[SUPPLIED ENTRIES]:
= = =

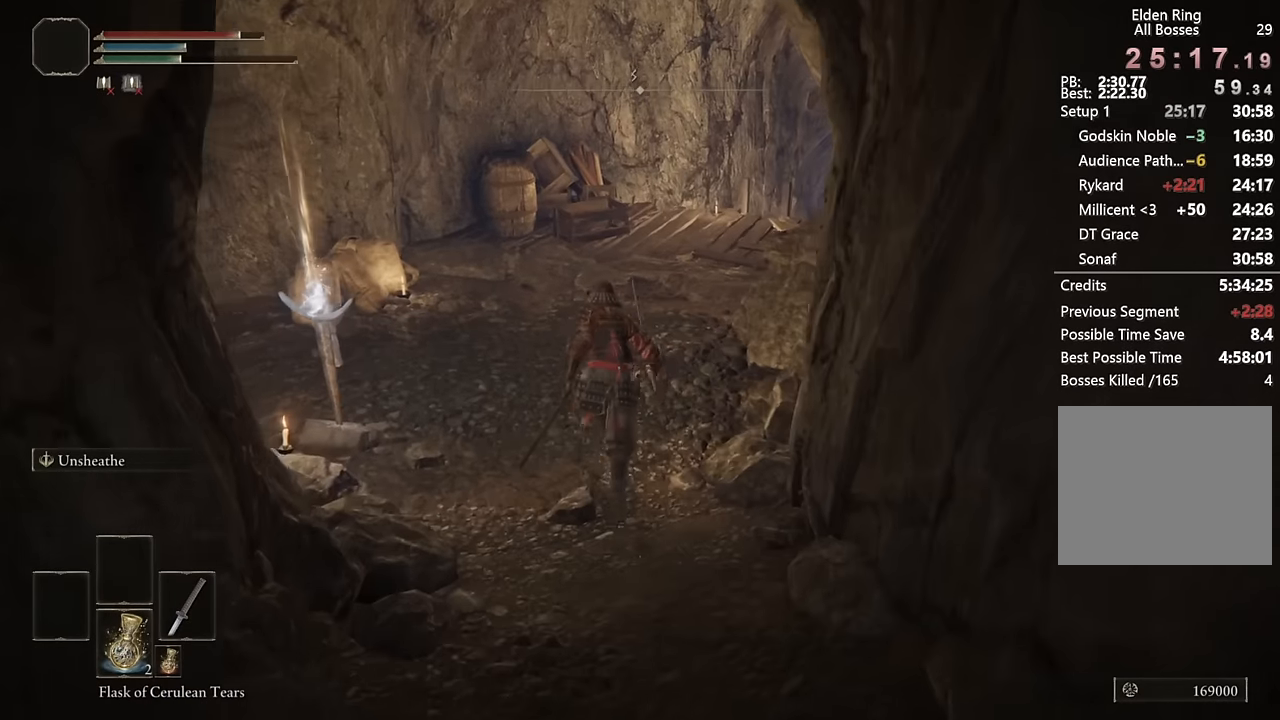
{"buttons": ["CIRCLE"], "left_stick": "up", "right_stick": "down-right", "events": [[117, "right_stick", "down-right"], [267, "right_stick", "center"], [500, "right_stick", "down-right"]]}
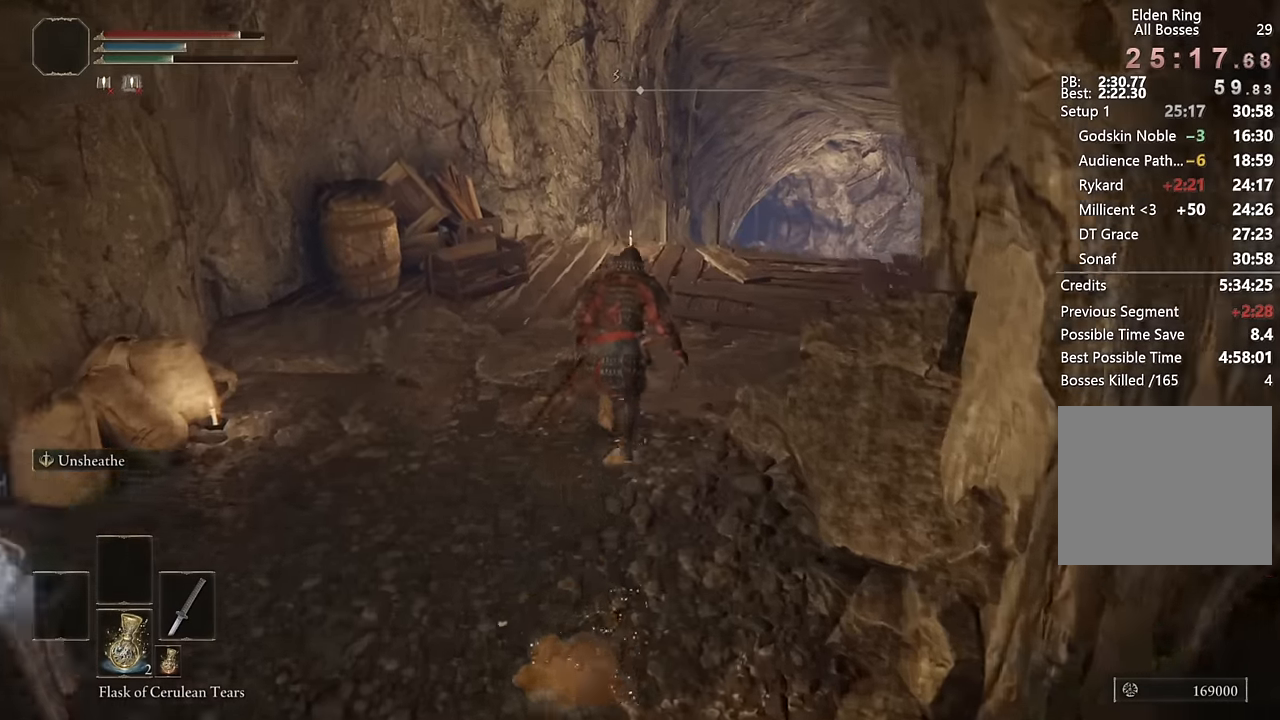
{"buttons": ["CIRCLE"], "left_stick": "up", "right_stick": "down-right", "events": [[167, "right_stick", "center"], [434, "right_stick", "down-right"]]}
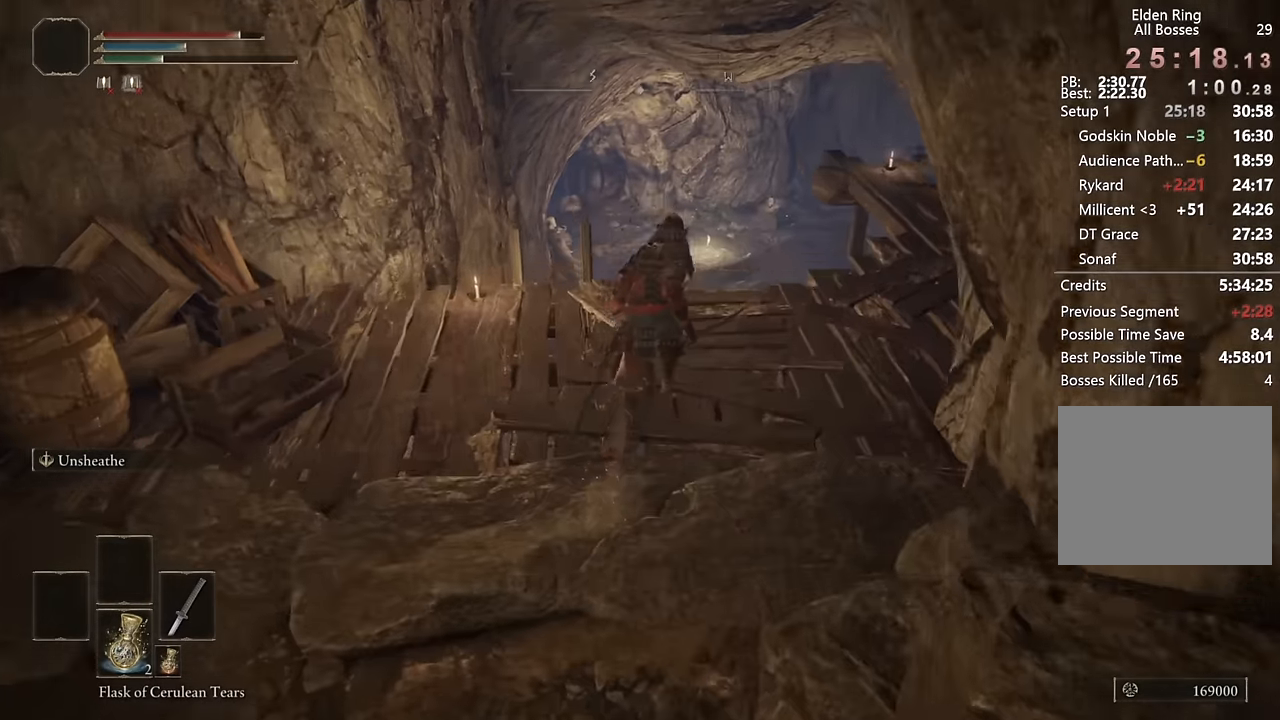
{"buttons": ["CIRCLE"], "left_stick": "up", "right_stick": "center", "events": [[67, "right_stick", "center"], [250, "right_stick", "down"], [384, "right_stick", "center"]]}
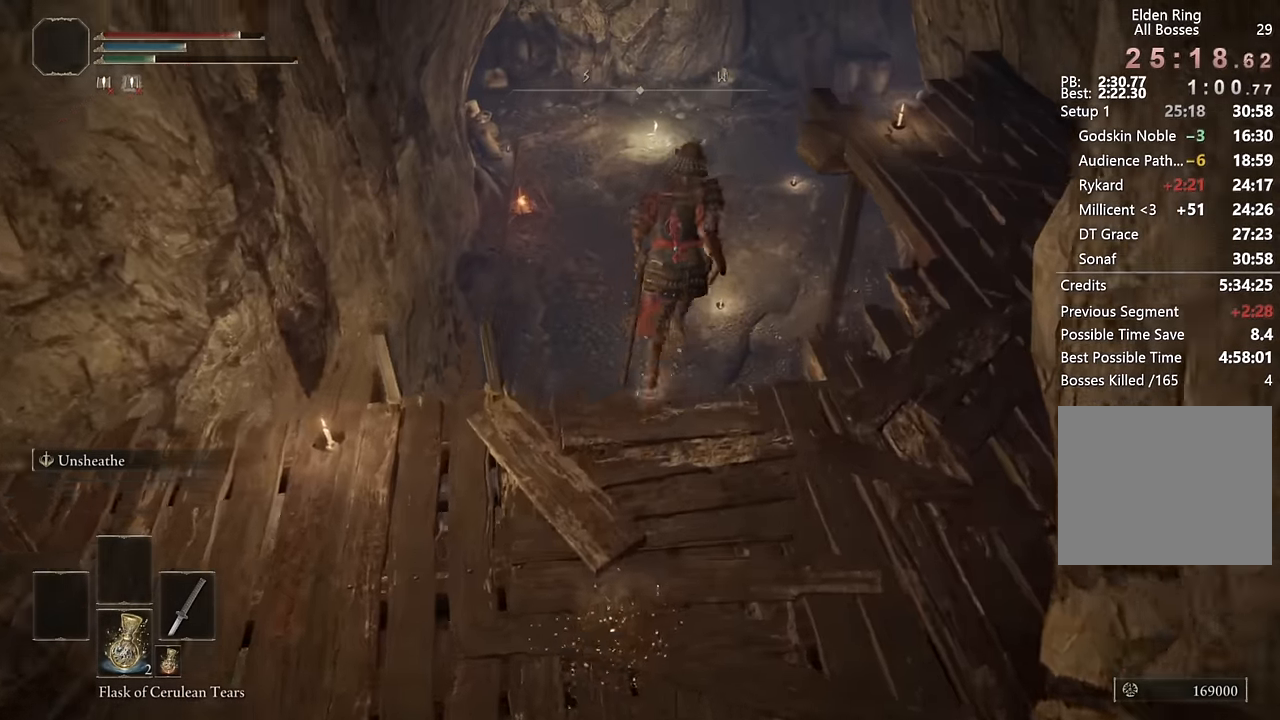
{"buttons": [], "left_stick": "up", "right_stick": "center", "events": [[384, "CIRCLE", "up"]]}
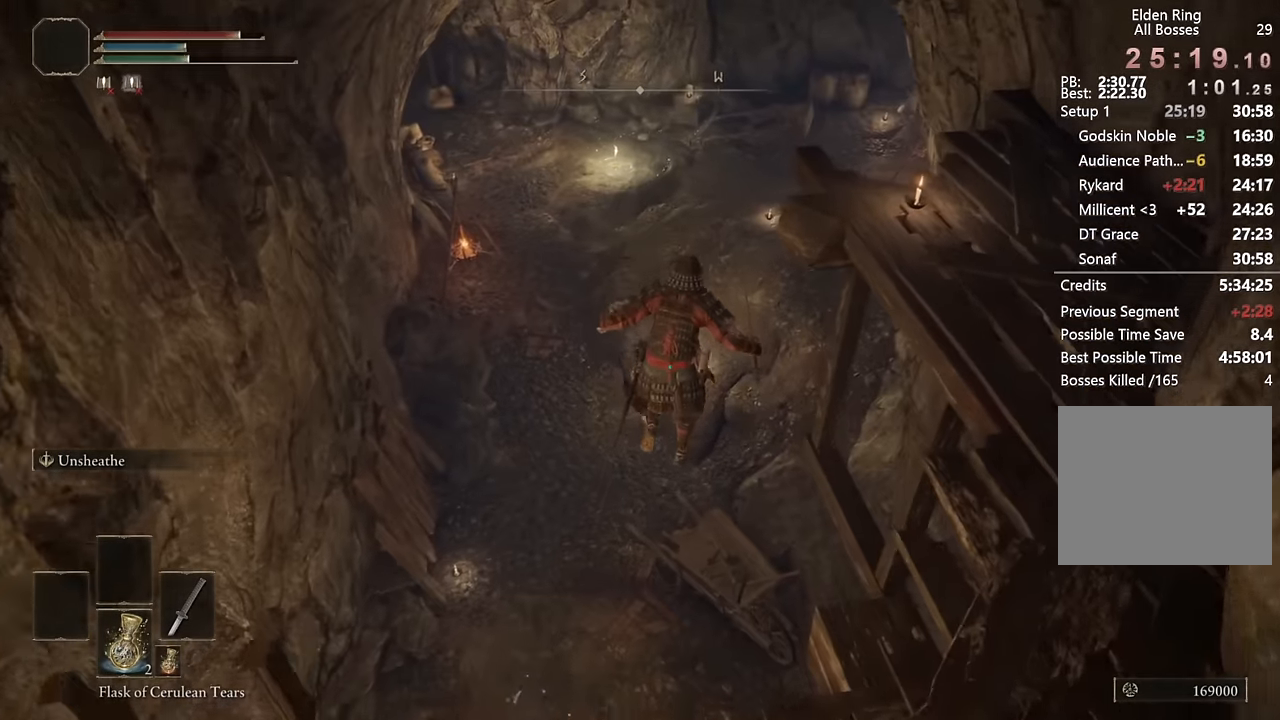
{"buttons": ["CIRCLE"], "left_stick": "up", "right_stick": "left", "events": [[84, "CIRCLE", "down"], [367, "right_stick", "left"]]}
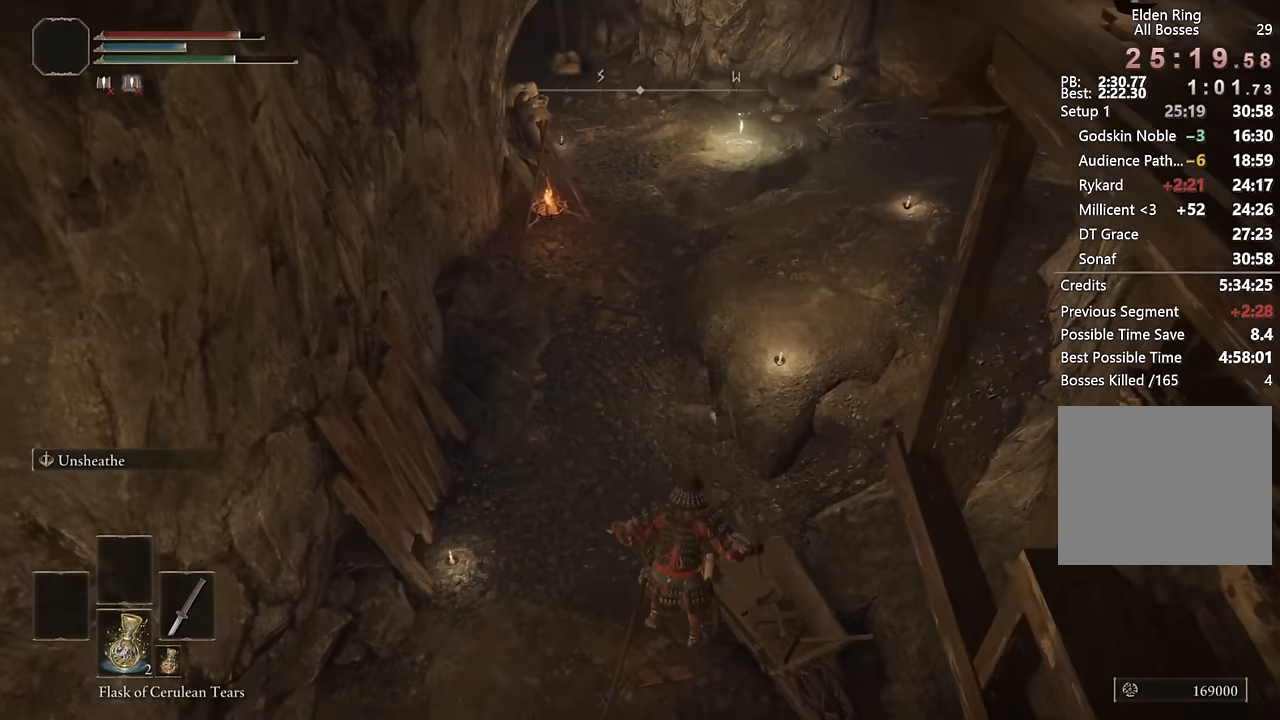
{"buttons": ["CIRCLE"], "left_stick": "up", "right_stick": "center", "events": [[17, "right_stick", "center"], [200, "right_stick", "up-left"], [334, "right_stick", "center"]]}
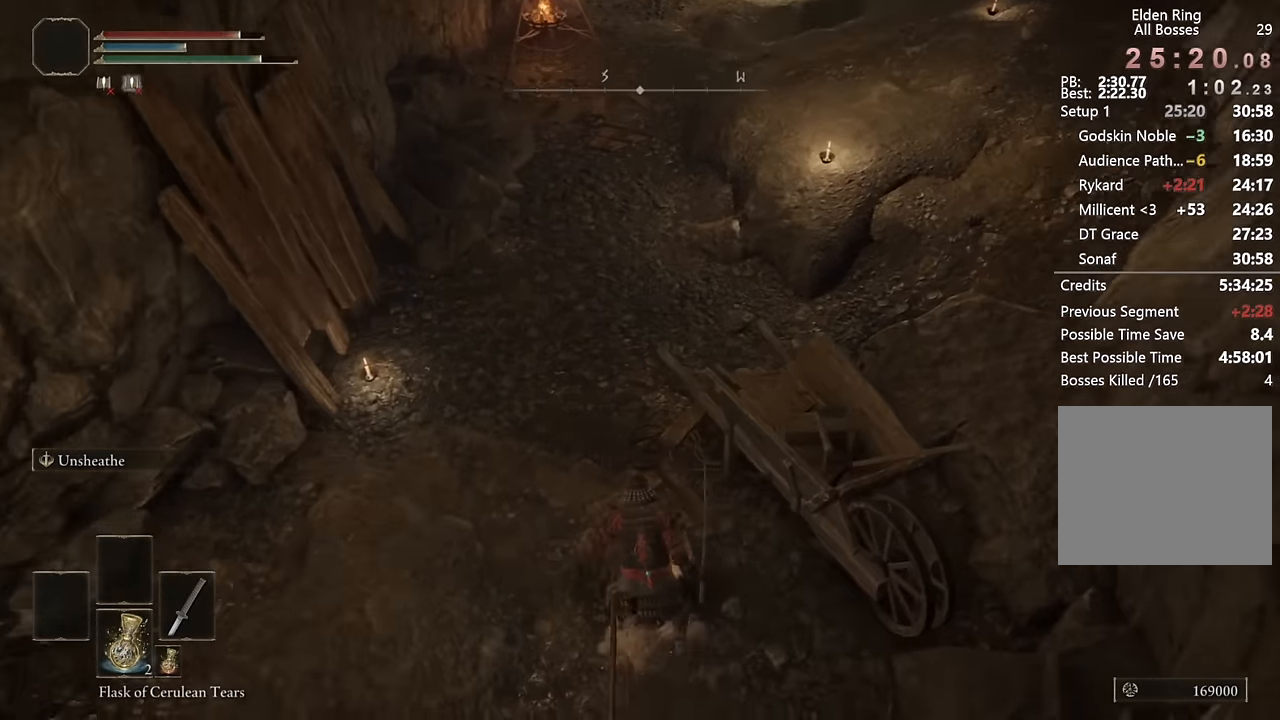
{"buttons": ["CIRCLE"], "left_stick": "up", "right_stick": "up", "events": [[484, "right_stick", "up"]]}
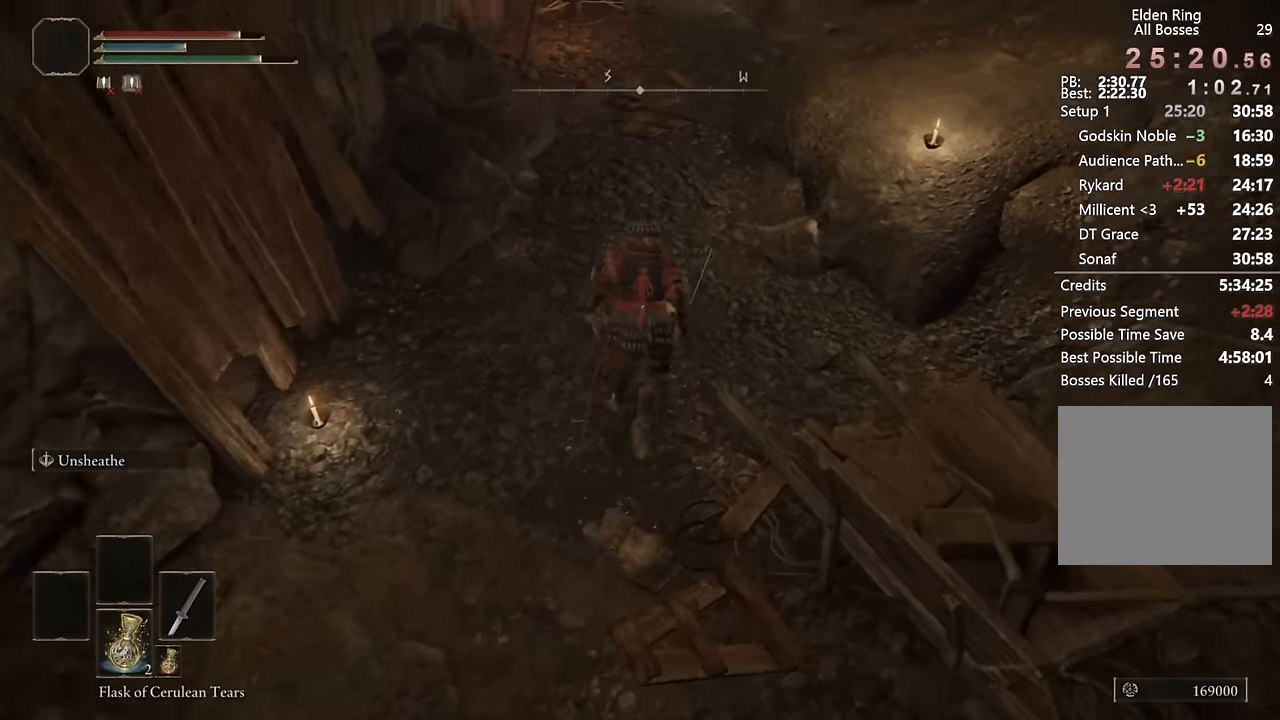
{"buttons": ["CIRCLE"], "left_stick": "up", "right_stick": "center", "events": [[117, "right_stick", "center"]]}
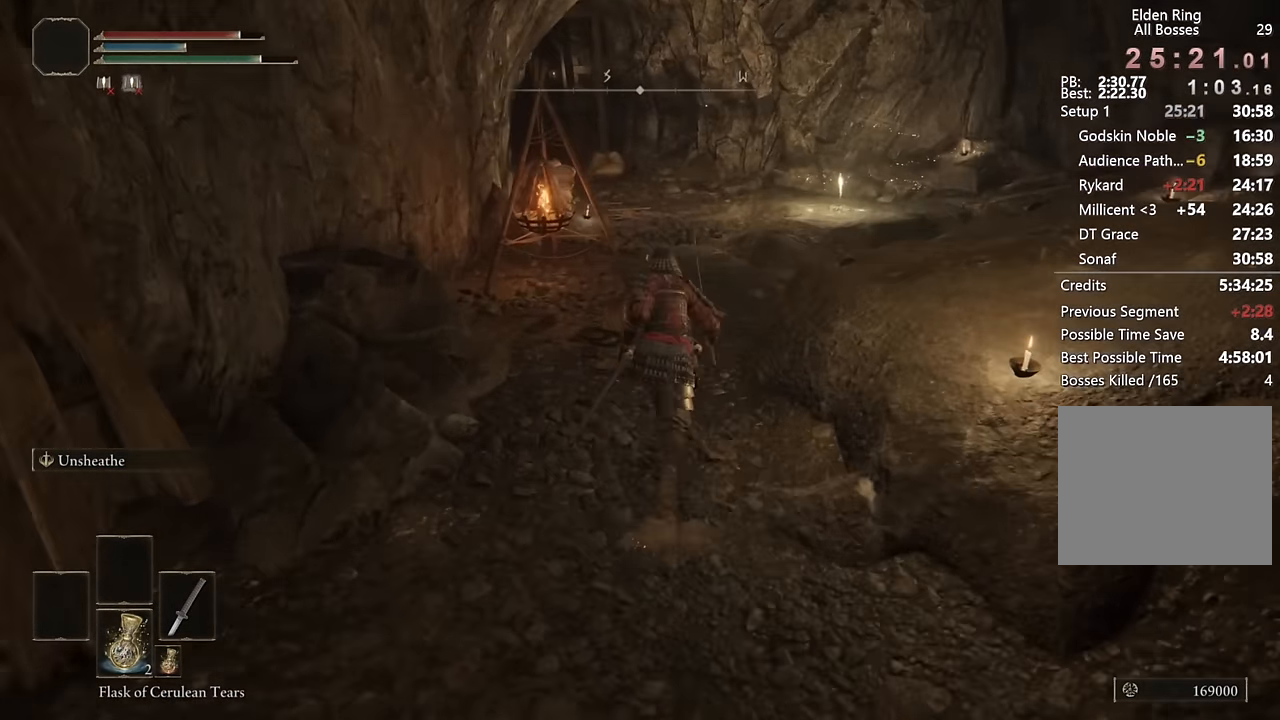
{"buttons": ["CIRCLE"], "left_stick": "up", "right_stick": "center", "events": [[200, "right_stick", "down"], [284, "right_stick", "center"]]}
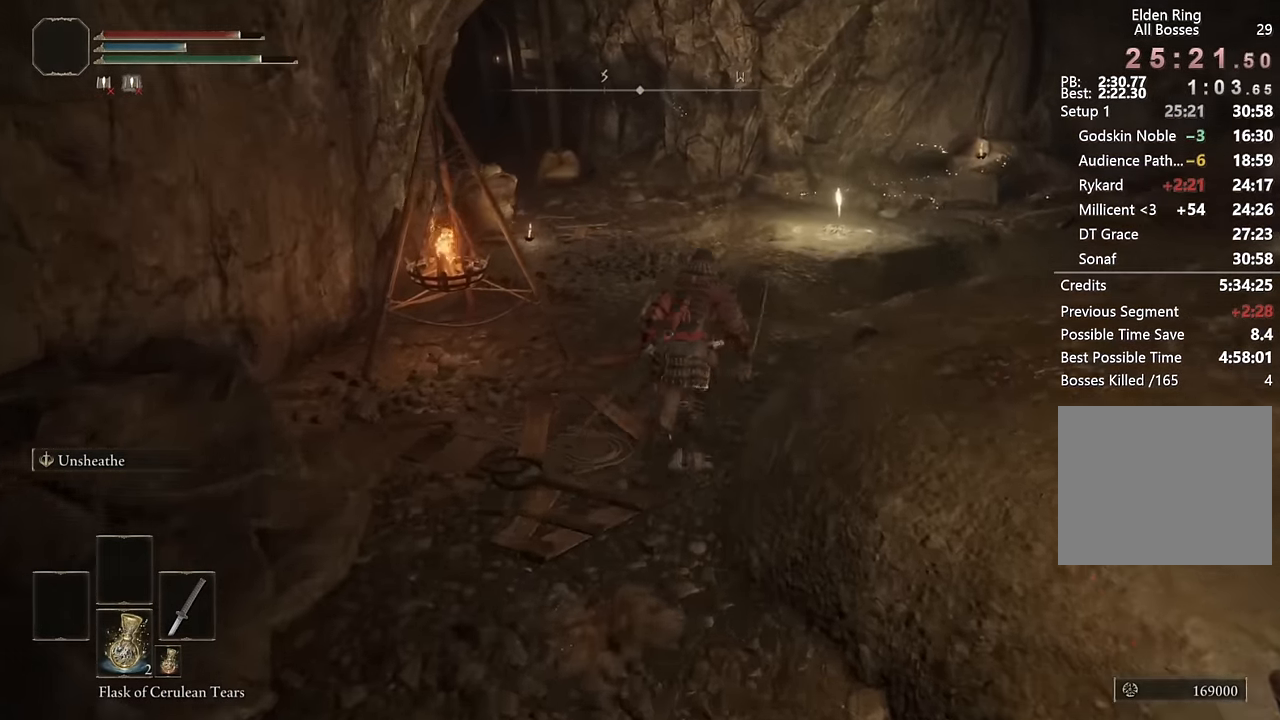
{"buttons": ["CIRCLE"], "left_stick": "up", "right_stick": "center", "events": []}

= = =

[EXERCISE REQUIREMENTS]:
With the pictures dropped, write out all of the entries word for word.

[SOLVED PROBLEM]:
{"buttons": ["CIRCLE"], "left_stick": "up", "right_stick": "down-right", "events": [[117, "right_stick", "down-right"], [267, "right_stick", "center"], [500, "right_stick", "down-right"]]}
{"buttons": ["CIRCLE"], "left_stick": "up", "right_stick": "down-right", "events": [[167, "right_stick", "center"], [434, "right_stick", "down-right"]]}
{"buttons": ["CIRCLE"], "left_stick": "up", "right_stick": "center", "events": [[67, "right_stick", "center"], [250, "right_stick", "down"], [384, "right_stick", "center"]]}
{"buttons": [], "left_stick": "up", "right_stick": "center", "events": [[384, "CIRCLE", "up"]]}
{"buttons": ["CIRCLE"], "left_stick": "up", "right_stick": "left", "events": [[84, "CIRCLE", "down"], [367, "right_stick", "left"]]}
{"buttons": ["CIRCLE"], "left_stick": "up", "right_stick": "center", "events": [[17, "right_stick", "center"], [200, "right_stick", "up-left"], [334, "right_stick", "center"]]}
{"buttons": ["CIRCLE"], "left_stick": "up", "right_stick": "up", "events": [[484, "right_stick", "up"]]}
{"buttons": ["CIRCLE"], "left_stick": "up", "right_stick": "center", "events": [[117, "right_stick", "center"]]}
{"buttons": ["CIRCLE"], "left_stick": "up", "right_stick": "center", "events": [[200, "right_stick", "down"], [284, "right_stick", "center"]]}
{"buttons": ["CIRCLE"], "left_stick": "up", "right_stick": "center", "events": []}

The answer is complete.